## Data lines:
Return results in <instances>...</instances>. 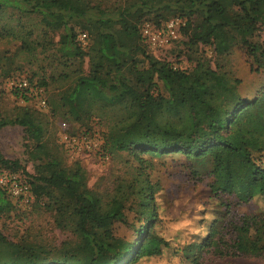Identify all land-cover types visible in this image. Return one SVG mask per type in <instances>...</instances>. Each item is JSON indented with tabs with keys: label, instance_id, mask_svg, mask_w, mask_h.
<instances>
[{
	"label": "rangeland",
	"instance_id": "obj_1",
	"mask_svg": "<svg viewBox=\"0 0 264 264\" xmlns=\"http://www.w3.org/2000/svg\"><path fill=\"white\" fill-rule=\"evenodd\" d=\"M82 1L88 7L87 14L92 22L102 12L104 17H117V9L129 7L134 0ZM169 1L160 0L156 4L157 12L173 16ZM0 25L8 30L0 38V119L19 116L27 122L0 127V152L3 158L18 161L15 174L29 186L27 199L12 196L8 200L0 193L6 202L9 201L0 203V264H22L26 255L23 245L34 244L46 252H55L62 242L76 240L74 217L69 211L63 216L56 213L54 199L45 193L47 185L33 177L53 172L69 176L77 173L80 183L84 182L103 200L113 195L117 186L127 185L134 178L141 180L138 184L149 181L152 193L149 210L155 213L149 225L150 232L165 240L166 246L161 247L159 255L143 257L133 264H195L193 256L197 257V264H264V256L221 254L203 245L212 229L214 239L221 234L227 236L225 231L230 227L231 218L240 223L243 215L251 217L264 213V196L255 195L242 203L233 196L211 195L208 159L188 163L182 152H165L164 147L163 153L138 152L136 155L124 147L119 148L129 142L163 146L164 142L184 138L181 136L182 122L190 114V105L178 99L170 104L165 101L167 93L161 82L152 77L146 59L140 54L147 49L141 45L132 49L134 61H128L121 69L123 77L119 87L125 91L124 97L111 101L86 99L74 116L66 105H61L60 95L71 90L78 76L97 74L105 78L113 74L112 66L97 55V31L81 21L75 30L87 35L80 41L82 53L77 58L67 59L58 52L61 30L46 27L40 17L4 9L0 13ZM96 25L97 29H103L107 23L102 24L98 19ZM253 39L264 46V24ZM174 46L171 51L167 50V55H173L179 46L186 47L185 43ZM203 50L182 53L178 56V66L193 64L202 52L211 67L217 64L230 80H240L237 90L243 98L253 96L263 83V76L254 71L255 63L238 44L223 57L210 54V49ZM17 72L31 75L40 83L39 89H45L48 100L45 107L38 99L25 102L3 90L5 78ZM84 129L88 130L87 139L80 142L79 147L70 146L62 138L64 133L71 135ZM37 144H41L52 159L49 173L44 170L42 164L46 158L36 149ZM261 164L264 165V152ZM0 167H3L1 163ZM191 171L200 177H191ZM223 200L228 202L230 213H226ZM126 214L128 223L115 222L113 231L125 238H139L135 229L141 220L138 221L130 209Z\"/></svg>",
	"mask_w": 264,
	"mask_h": 264
},
{
	"label": "trees",
	"instance_id": "obj_2",
	"mask_svg": "<svg viewBox=\"0 0 264 264\" xmlns=\"http://www.w3.org/2000/svg\"><path fill=\"white\" fill-rule=\"evenodd\" d=\"M159 1L134 0L129 7L117 9V17H104L102 12L92 22L87 14L88 7L82 0H0V13L11 9L19 14L36 15L46 27L60 29L58 52L67 59L77 58L82 53L78 34L85 32L75 30L81 21L97 31V55L112 66L113 74L105 78L97 74L78 76L71 90L60 95L59 102L66 105L74 116L78 115L86 99L111 101L126 95L119 87L123 77L121 69L128 61H134L132 49L143 46L147 50H141L140 54L146 59L152 77L161 82L167 93L165 101L169 104L177 99L188 102L190 114L182 122L181 136L184 138L181 141L164 142L163 146L129 142L119 145V148L124 147L136 155L138 152L163 153L164 147L165 152H182L188 163H201L208 159L211 195L233 196L242 203L255 195L264 196V165L261 164L264 152V80L253 96L243 98L237 90L240 80H230L217 64L211 67L202 52L191 65L185 63L181 67L177 62L182 53L199 51V48L210 49V54L223 57L238 44L246 57L255 63L254 71L264 78V46L253 39L260 25L264 24V0H170L169 9L173 16L169 17L157 12ZM153 12H156L154 17H149ZM170 18L180 19L179 36L156 53L146 43L141 27L145 23L161 26ZM98 19L102 24L107 23L103 29H97ZM5 32L8 30L0 25V38ZM134 39L136 42L132 43ZM178 43H185L186 47L179 46L173 55H167V50L171 51ZM10 77H26L30 85L41 86L31 75L17 72L5 78L4 91L25 102L36 101L41 96L48 104L44 88L37 95L30 94L27 88L8 89L5 82ZM26 123L19 116L0 119V127ZM87 131L70 134L79 136ZM36 149L46 158L42 165L49 173L51 157L41 144H37ZM0 163L3 166L0 170L10 173H16L19 167L17 160L3 158L1 152ZM33 177L47 185L45 193L54 199L56 213L63 216L69 211L74 217L76 240L62 242L55 252H46L34 244L23 245L26 255L22 264H133L143 257L159 255L161 247L166 246L165 240L150 232L149 225L155 213L149 210L152 205L149 181L138 184L141 180L134 178L127 185L117 186L114 194L103 200L84 182L80 183L77 173L69 176L53 172ZM191 177L200 176L191 171ZM0 193L8 200L13 198L2 185ZM8 202L0 195V203ZM223 204L226 213H230L228 202L223 200ZM129 209L138 221L141 220L135 229L139 238H125L113 231L115 222L128 223L126 210ZM229 221L230 227L225 231L227 236L221 234L214 239L215 231L212 229L203 245L221 254L264 256V213L251 217L243 215L240 223H235L232 218ZM192 261L197 264V257L193 256Z\"/></svg>",
	"mask_w": 264,
	"mask_h": 264
},
{
	"label": "built area",
	"instance_id": "obj_3",
	"mask_svg": "<svg viewBox=\"0 0 264 264\" xmlns=\"http://www.w3.org/2000/svg\"><path fill=\"white\" fill-rule=\"evenodd\" d=\"M179 18H170L165 21L161 26H152L145 23L141 27V33L145 37L146 43L154 50H160L167 46L173 39L179 36L178 28L180 26ZM86 37L85 33L79 35L81 41ZM5 85L8 89L13 88H27L30 94L37 95L41 93V89L36 88L29 84L26 77H10L6 80ZM39 104L45 107V99L41 96L38 97ZM62 125L65 127V123ZM87 133H82L79 136L63 134L62 138L68 142L70 146H78L80 142L87 139ZM88 144V143H87ZM0 185L7 189L8 193L14 197H27L29 186L23 182L15 173H10L5 170H0ZM27 199V198H26Z\"/></svg>",
	"mask_w": 264,
	"mask_h": 264
}]
</instances>
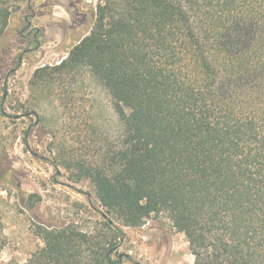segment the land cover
Segmentation results:
<instances>
[{
    "label": "trees",
    "instance_id": "trees-1",
    "mask_svg": "<svg viewBox=\"0 0 264 264\" xmlns=\"http://www.w3.org/2000/svg\"><path fill=\"white\" fill-rule=\"evenodd\" d=\"M80 65L120 123L99 164L75 165L118 225L106 228L163 216L193 264H264V0H100L55 70ZM35 235L26 264H81L92 245L72 228ZM103 239L93 264L112 263L118 243Z\"/></svg>",
    "mask_w": 264,
    "mask_h": 264
},
{
    "label": "rangeland",
    "instance_id": "rangeland-1",
    "mask_svg": "<svg viewBox=\"0 0 264 264\" xmlns=\"http://www.w3.org/2000/svg\"><path fill=\"white\" fill-rule=\"evenodd\" d=\"M99 2L0 0V264H26L44 245L38 227L92 238L81 264L103 254L104 236L118 243L111 264L194 263L186 237L163 216L120 235L106 228L118 225L77 178L75 165L99 164L120 134L117 105L88 68L55 70L89 34Z\"/></svg>",
    "mask_w": 264,
    "mask_h": 264
},
{
    "label": "flooded vegetation",
    "instance_id": "flooded-vegetation-1",
    "mask_svg": "<svg viewBox=\"0 0 264 264\" xmlns=\"http://www.w3.org/2000/svg\"><path fill=\"white\" fill-rule=\"evenodd\" d=\"M6 96V95H5ZM5 96H3V100L5 99Z\"/></svg>",
    "mask_w": 264,
    "mask_h": 264
}]
</instances>
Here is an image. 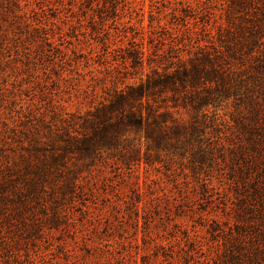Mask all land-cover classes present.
Returning <instances> with one entry per match:
<instances>
[{"label":"rangeland","instance_id":"rangeland-1","mask_svg":"<svg viewBox=\"0 0 264 264\" xmlns=\"http://www.w3.org/2000/svg\"><path fill=\"white\" fill-rule=\"evenodd\" d=\"M231 1L0 0V264L263 261L264 38L245 48ZM191 65L222 67L236 95L155 93L185 134L87 151L115 92Z\"/></svg>","mask_w":264,"mask_h":264},{"label":"trees","instance_id":"trees-1","mask_svg":"<svg viewBox=\"0 0 264 264\" xmlns=\"http://www.w3.org/2000/svg\"><path fill=\"white\" fill-rule=\"evenodd\" d=\"M232 10L243 17L248 26L250 37L245 48L252 52V47L259 45L264 38V0H232ZM213 85L201 95L196 89L201 85ZM230 80L222 67L212 66L209 70L191 65L190 68L177 67L172 72H153L144 83L127 86L125 90L114 93L107 104L102 105L93 114L92 135L84 138L87 151L92 152L114 141L115 134L125 130H143L145 138L153 147L160 148L167 141L185 134L183 128L174 125L167 112H159V108L150 105V97L155 93L170 91L172 101L189 104L193 109L213 103L220 96L236 95L230 92ZM205 90V89H204ZM189 91V93H188ZM191 92H194L191 94ZM182 95V96H181ZM181 96V97H180ZM187 100V101H186ZM252 105V100H248ZM258 131L264 128L255 126ZM193 132V131H192ZM264 141V134H261ZM261 257L254 255L252 264H262Z\"/></svg>","mask_w":264,"mask_h":264}]
</instances>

## What needs to be done:
Filter the entries above down to only the lines containing the string "rangeland", matching case exactly, and copy each such line.

## Task result:
	"label": "rangeland",
    "label": "rangeland",
    "instance_id": "rangeland-1",
[{"label":"rangeland","instance_id":"rangeland-1","mask_svg":"<svg viewBox=\"0 0 264 264\" xmlns=\"http://www.w3.org/2000/svg\"><path fill=\"white\" fill-rule=\"evenodd\" d=\"M231 1L0 0V264L263 261L264 38L245 48ZM191 65L222 67L236 95L155 93L185 134L87 151L115 92Z\"/></svg>","mask_w":264,"mask_h":264},{"label":"trees","instance_id":"trees-1","mask_svg":"<svg viewBox=\"0 0 264 264\" xmlns=\"http://www.w3.org/2000/svg\"><path fill=\"white\" fill-rule=\"evenodd\" d=\"M232 10L243 17L248 26L250 37L245 48L252 52V47L259 45L264 38V0H232ZM213 85L201 95L196 89L201 85ZM230 80L222 67L212 66L209 70L191 65L190 68L177 67L172 72H153L144 83L127 86L125 90L114 93L107 104L102 105L93 114L92 135L84 138L87 151L92 152L114 141L115 134L125 130H143L145 138L153 147L160 148L167 141L185 134L183 128L174 125L167 112H159V108L150 105V97L155 93L170 91L172 101L189 104L193 109L213 103L220 96L236 95L230 92ZM205 90V89H204ZM189 91V93H188ZM191 92H194L191 94ZM182 95V96H181ZM181 96V97H180ZM187 100V101H186ZM252 105V100H248ZM258 131L264 128L255 126ZM193 132V131H192ZM264 141V134H261ZM261 257L254 255L252 264H262Z\"/></svg>","mask_w":264,"mask_h":264}]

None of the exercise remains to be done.